Providence Wollen Mills was founded by Mother Morrogh-Bernard of the Sisters of Charity in 1892. Foxford has now become famous internationally for its quality tweeds and woollens.
The newly opened Visitor Centre celebrates 100 years of the history of the town in a multi-media thematic exhibition. You will experience how a courageous, and very determined young nun turned a very poverty-stricken area into a self-supportive, industrious, and prosperous community.
The Convent Chapel was built in 1925 by Mother Morrogh-Bernard. The design of the Chapel is based on the late Gothic style of the old Irish abbeys, and the architect was Professor R. M. Butler. Some of the stained glass windows were made by Earley's of Dublin, and some were the work of Alfred Earnest Child.
The Music School was built by Mother Morrogh-Bernard in 1923, and was home to the town's young musicians and the Foxford Brass Band.
The Oratory next door was also built by the Sisters and once housed the public library.
The Convent Now a modern building, it was restructured in 1973 to replace the original building which the sisters, occupied since 1891. Most of the training provided by the sisters was carried in the old Convent, and they also had dormitories for the girls who could not travel to school.
Providence Road was formerly known as School Street, and most of the houses on this road were built by the Sisters of Charity, and rented out to mill staff, and teachers in the school.
Moybrook was built in 1912 to accommodate the mill manager Frank Sherry.
Brookside was built in 1852, and was the Parochial School, which gave the name School Street to this road.
The Birthplace of Admiral William Brown, founder of the Argentinean Navy, is a small whitewashed cottage on Providence Road. He was born in 1777 and lived here until 1786 when his family immigrated to America.
The Admiral Brown Bust was given to the Foxford community by the Argentine Patriotic Association; it was cast in bronze by sculptor Don Julio Caesar Vergottini. The Admiral Brown Bust was unveiled in 1957 when the Argentine Navy visited Ireland for the centenary of his death.
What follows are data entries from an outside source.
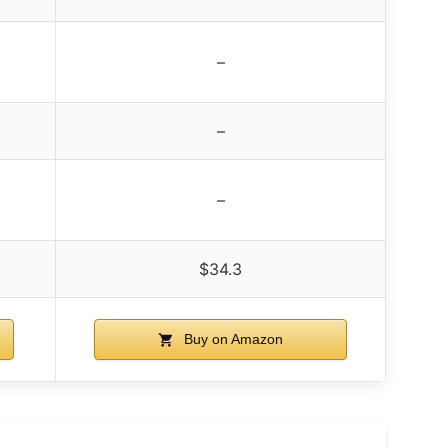
–
–
–
$34.3
Buy on Amazon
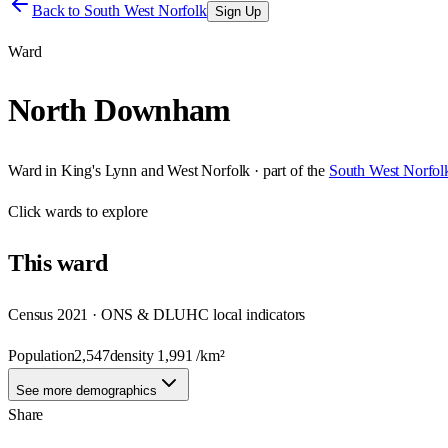
Back to
South West Norfolk
Sign Up
Ward
North Downham
Ward
in
King's Lynn and West Norfolk
· part of the
South West Norfol
Click
wards
to explore
This
ward
Census 2021 · ONS & DLUHC local indicators
Population
2,547
density
1,991
/km²
See more demographics
Share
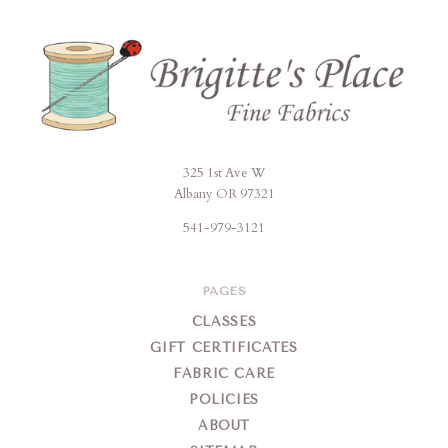
325 1st Ave W
Brigitte's
Albany OR 97321
Place
541-979-3121
PAGES
CLASSES
GIFT CERTIFICATES
FABRIC CARE
POLICIES
ABOUT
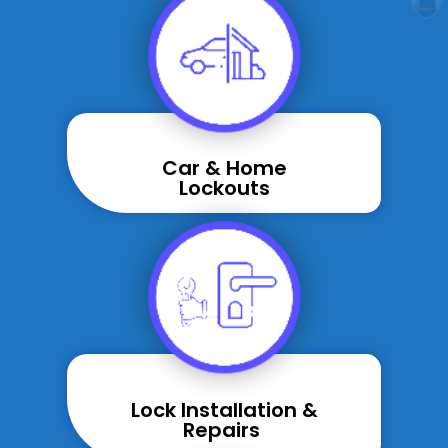
Car & Home
Lockouts
Lock Installation &
Repairs ​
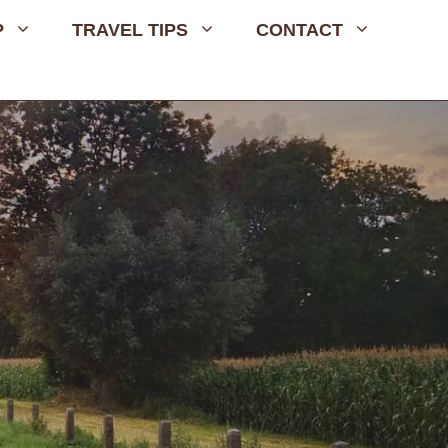
P
TRAVEL TIPS
CONTACT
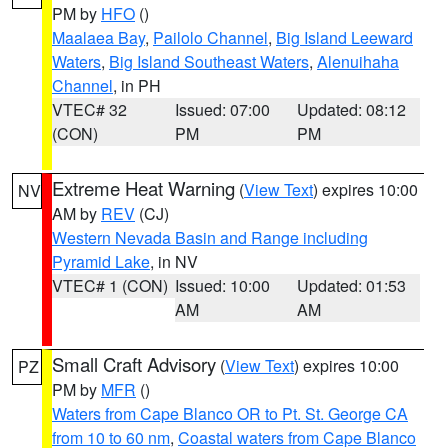
PM by
HFO
()
Maalaea Bay
,
Pailolo Channel
,
Big Island Leeward
Waters
,
Big Island Southeast Waters
,
Alenuihaha
Channel
, in PH
VTEC# 32
Issued: 07:00
Updated: 08:12
(CON)
PM
PM
Extreme Heat Warning
(
View Text
) expires 10:00
NV
AM by
REV
(CJ)
Western Nevada Basin and Range including
Pyramid Lake
, in NV
VTEC# 1 (CON)
Issued: 10:00
Updated: 01:53
AM
AM
Small Craft Advisory
(
View Text
) expires 10:00
PZ
PM by
MFR
()
Waters from Cape Blanco OR to Pt. St. George CA
from 10 to 60 nm
,
Coastal waters from Cape Blanco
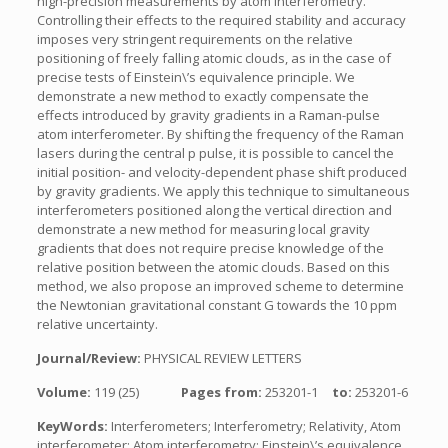
high-precision measurements by atom interferometry.
Controlling their effects to the required stability and accuracy
imposes very stringent requirements on the relative
positioning of freely falling atomic clouds, as in the case of
precise tests of Einstein\’s equivalence principle. We
demonstrate a new method to exactly compensate the
effects introduced by gravity gradients in a Raman-pulse
atom interferometer. By shifting the frequency of the Raman
lasers during the central p pulse, it is possible to cancel the
initial position- and velocity-dependent phase shift produced
by gravity gradients. We apply this technique to simultaneous
interferometers positioned along the vertical direction and
demonstrate a new method for measuring local gravity
gradients that does not require precise knowledge of the
relative position between the atomic clouds. Based on this
method, we also propose an improved scheme to determine
the Newtonian gravitational constant G towards the 10 ppm
relative uncertainty.
Journal/Review:
PHYSICAL REVIEW LETTERS
Volume:
119 (25)
Pages from:
253201-1
to:
253201-6
KeyWords:
Interferometers; Interferometry; Relativity, Atom
interferometer; Atom interferometry; Einstein\’s equivalence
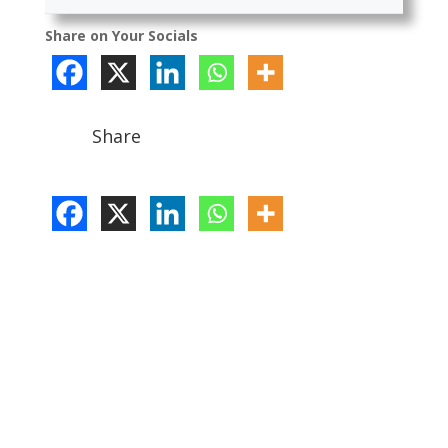
Share on Your Socials
Share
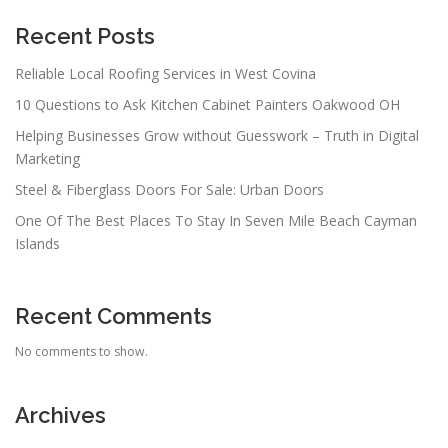
g
a
Recent Posts
t
Reliable Local Roofing Services in West Covina
i
10 Questions to Ask Kitchen Cabinet Painters Oakwood OH
o
n
Helping Businesses Grow without Guesswork – Truth in Digital
Marketing
Steel & Fiberglass Doors For Sale: Urban Doors
One Of The Best Places To Stay In Seven Mile Beach Cayman
Islands
Recent Comments
No comments to show.
Archives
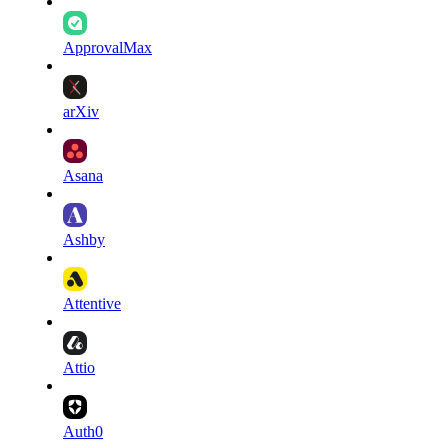
ApprovalMax
arXiv
Asana
Ashby
Attentive
Attio
Auth0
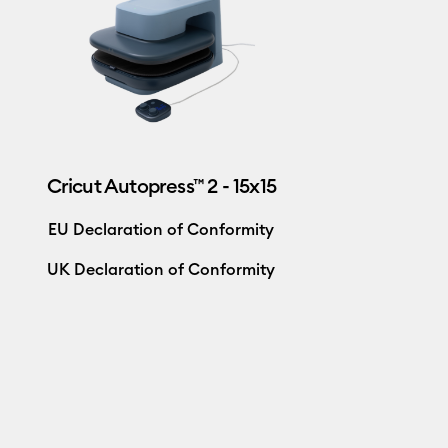
Cricut Autopress™ 2 - 15x15
EU Declaration of Conformity
UK Declaration of Conformity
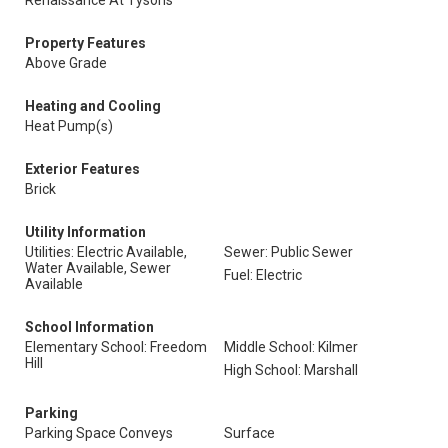
Renaissance At Tysons
Property Features
Above Grade
Heating and Cooling
Heat Pump(s)
Exterior Features
Brick
Utility Information
Utilities: Electric Available,
Sewer: Public Sewer
Water Available, Sewer
Fuel: Electric
Available
School Information
Elementary School: Freedom
Middle School: Kilmer
Hill
High School: Marshall
Parking
Parking Space Conveys
Surface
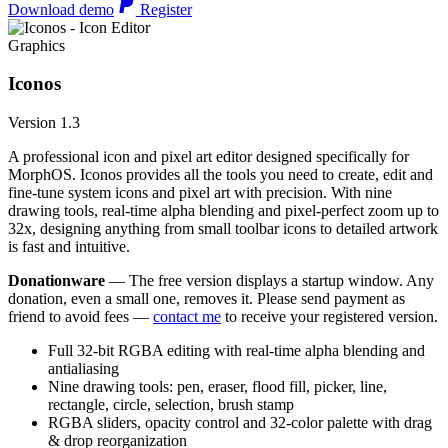
Download demo
Register
Graphics
Iconos
Version 1.3
A professional icon and pixel art editor designed specifically for
MorphOS. Iconos provides all the tools you need to create, edit and
fine-tune system icons and pixel art with precision. With nine
drawing tools, real-time alpha blending and pixel-perfect zoom up to
32x, designing anything from small toolbar icons to detailed artwork
is fast and intuitive.
Donationware
— The free version displays a startup window. Any
donation, even a small one, removes it. Please send payment as
friend to avoid fees —
contact me
to receive your registered version.
Full 32-bit RGBA editing with real-time alpha blending and
antialiasing
Nine drawing tools: pen, eraser, flood fill, picker, line,
rectangle, circle, selection, brush stamp
RGBA sliders, opacity control and 32-color palette with drag
& drop reorganization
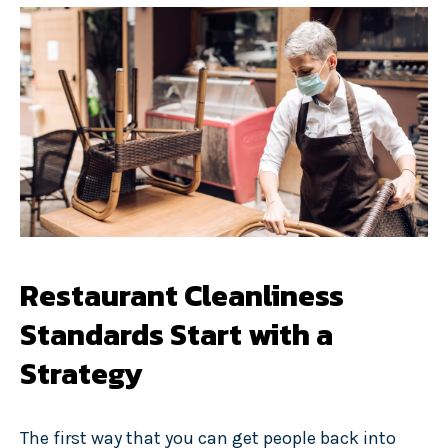
Restaurant Cleanliness
Standards Start with a
Strategy
The first way that you can get people back into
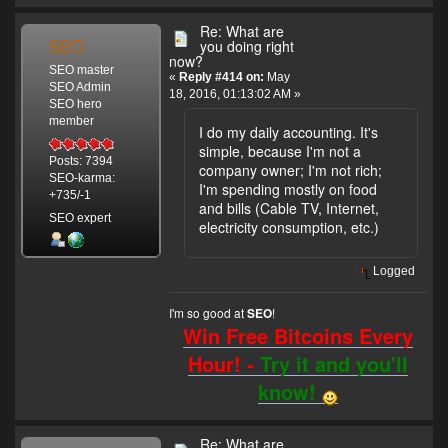
Re: What are
SEO
you doing right
now?
SEO master
«
Reply #414 on:
May
SEO Admin
18, 2016, 01:13:02 AM »
SEO hero
member
I do my daily accounting. It's
simple, because I'm not a
Posts: 7394
company owner; I'm not rich;
SEO-karma:
I'm spending mostly on food
+735/-1
and bills (Cable TV, Internet,
SEO expert
electricity consumption, etc.)
Logged
I'm so good at
!
SEO
Win Free Bitcoins Every
Hour! -
Try it and you'll
know!
Re: What are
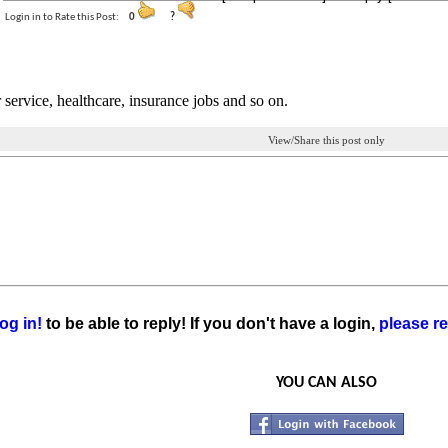
Login in to Rate this Post:
0
?
service, healthcare, insurance jobs and so on.
View/Share this post only
og in!
to be able to reply! If you don't have a login,
please re
YOU CAN ALSO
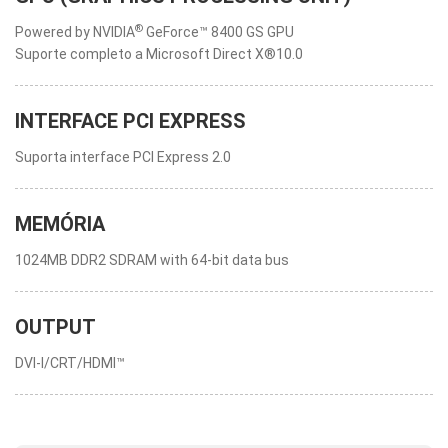
®
Powered by NVIDIA
GeForce™ 8400 GS GPU
Suporte completo a Microsoft Direct X®10.0
INTERFACE PCI EXPRESS
Suporta interface PCI Express 2.0
MEMÓRIA
1024MB DDR2 SDRAM with 64-bit data bus
OUTPUT
DVI-I/CRT/HDMI™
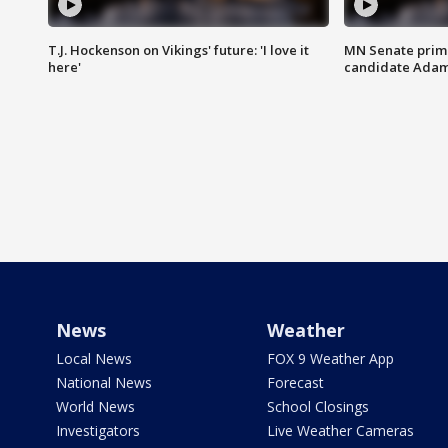
T.J. Hockenson on Vikings' future: 'I love it
MN Senate prim
here'
candidate Ada
News
Weather
Local News
FOX 9 Weather App
National News
Forecast
World News
School Closings
Investigators
Live Weather Cameras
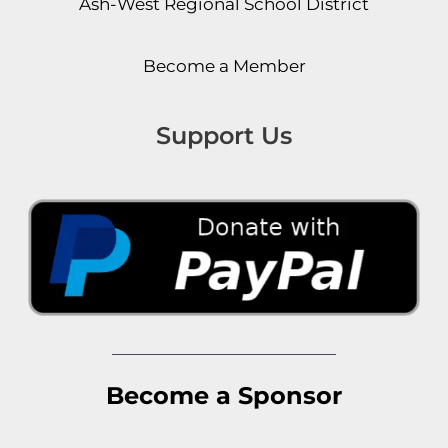
Ash-West Regional School District
Become a Member
Support Us
Become a Sponsor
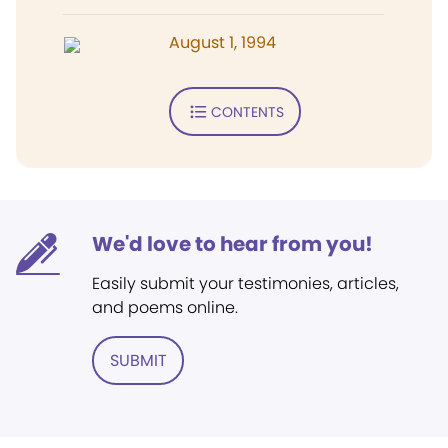
August 1, 1994
CONTENTS
We'd love to hear from you!
Easily submit your testimonies, articles,
and poems online.
SUBMIT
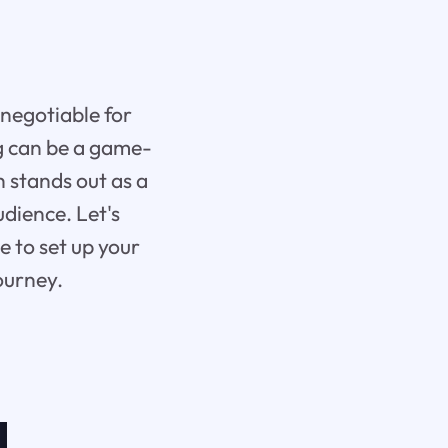
-negotiable for
ng can be a game-
 stands out as a
udience. Let's
 to set up your
ourney.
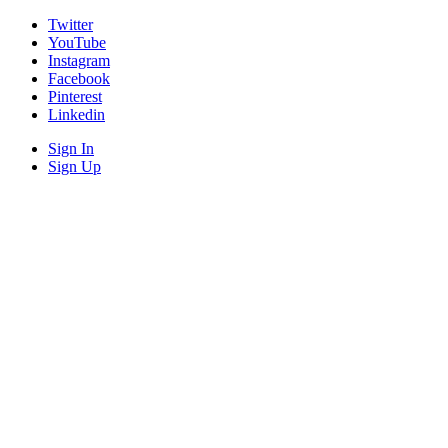
Twitter
YouTube
Instagram
Facebook
Pinterest
Linkedin
Sign In
Sign Up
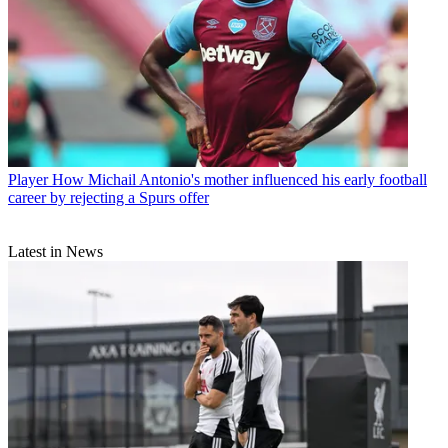
Player
How Michail Antonio's mother influenced his early football
career by rejecting a Spurs offer
Latest in News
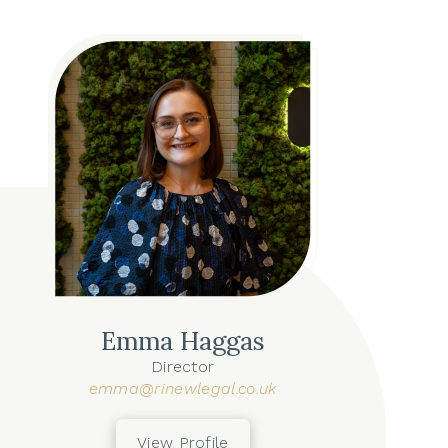
Emma Haggas
Director
emma@rinewlegal.co.uk
View Profile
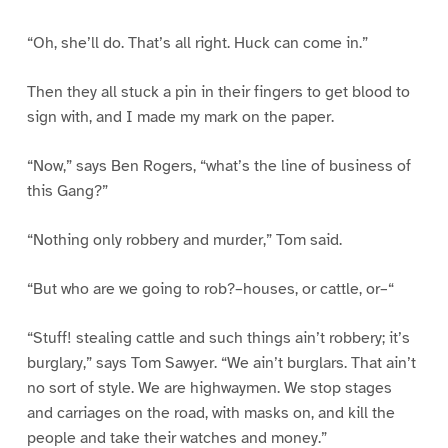
“Oh, she’ll do. That’s all right. Huck can come in.”
Then they all stuck a pin in their fingers to get blood to
sign with, and I made my mark on the paper.
“Now,” says Ben Rogers, “what’s the line of business of
this Gang?”
“Nothing only robbery and murder,” Tom said.
“But who are we going to rob?–houses, or cattle, or–“
“Stuff! stealing cattle and such things ain’t robbery; it’s
burglary,” says Tom Sawyer. “We ain’t burglars. That ain’t
no sort of style. We are highwaymen. We stop stages
and carriages on the road, with masks on, and kill the
people and take their watches and money.”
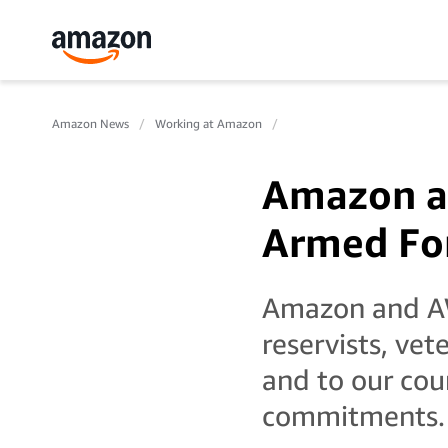
Amazon News
Working at Amazon
Amazon a
Armed Fo
Amazon and AW
reservists, vet
and to our cou
commitments.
St. Michael and Mary Catholic Church was built in 1879, the year of the apparition in Knock. The building stone came from Killasser, and the altar was made by the father of Padraic Pearse. A large white crucifix in the grounds of the church marks the burial plot for the Sisters of Charity, and the grave of Mother Agnes Morrogh-Bernard.
The Brown Memorial Hall was built in 1930 to honour Admiral William Brown.
The Old Boys School was originally a famine burial ground and the site of the Catholic Church. A new Parish was built in 1879, and a school was built on this site.
The Market Square was once the site of the Courthouse and Market. John Bingham was granted the patent for a market and four fairs in 1683, and only one of those fairs, the Foxford Goat Fair still exists and takes place annually.
The Church of Ireland was built in 1801, and the tower was added in 1826. The Church and tower were plastered in 1939.
The Courthouse was built in the mid 19th century, and it was here the historic meeting to discuss the crisis in the area took place on October 3rd 1890.
Frederic Robert Higgins, the famous poet, and theatre director was born in a small cottage next to the Church of Ireland on April 24th, 1896.
The Foxford Bridge is situated on one of the ancient fording points of the Moy, a river which is known worldwide for its Salmon fishing. It was named Inver na mBuaidhe meaning the river of power, and it was this power that brought prosperity to Foxford, through the Providence Wollen Mills.
The Ball Alley on the West Bank of the river was built by the Sisters of Charity in 1901 for the recreation of the Mill staff, and it has played an important role in sporting activities in the town.
The Convent Primary School was built in 1907 to replace the old school, which was damaged by fire. The building is now a social centre for the community.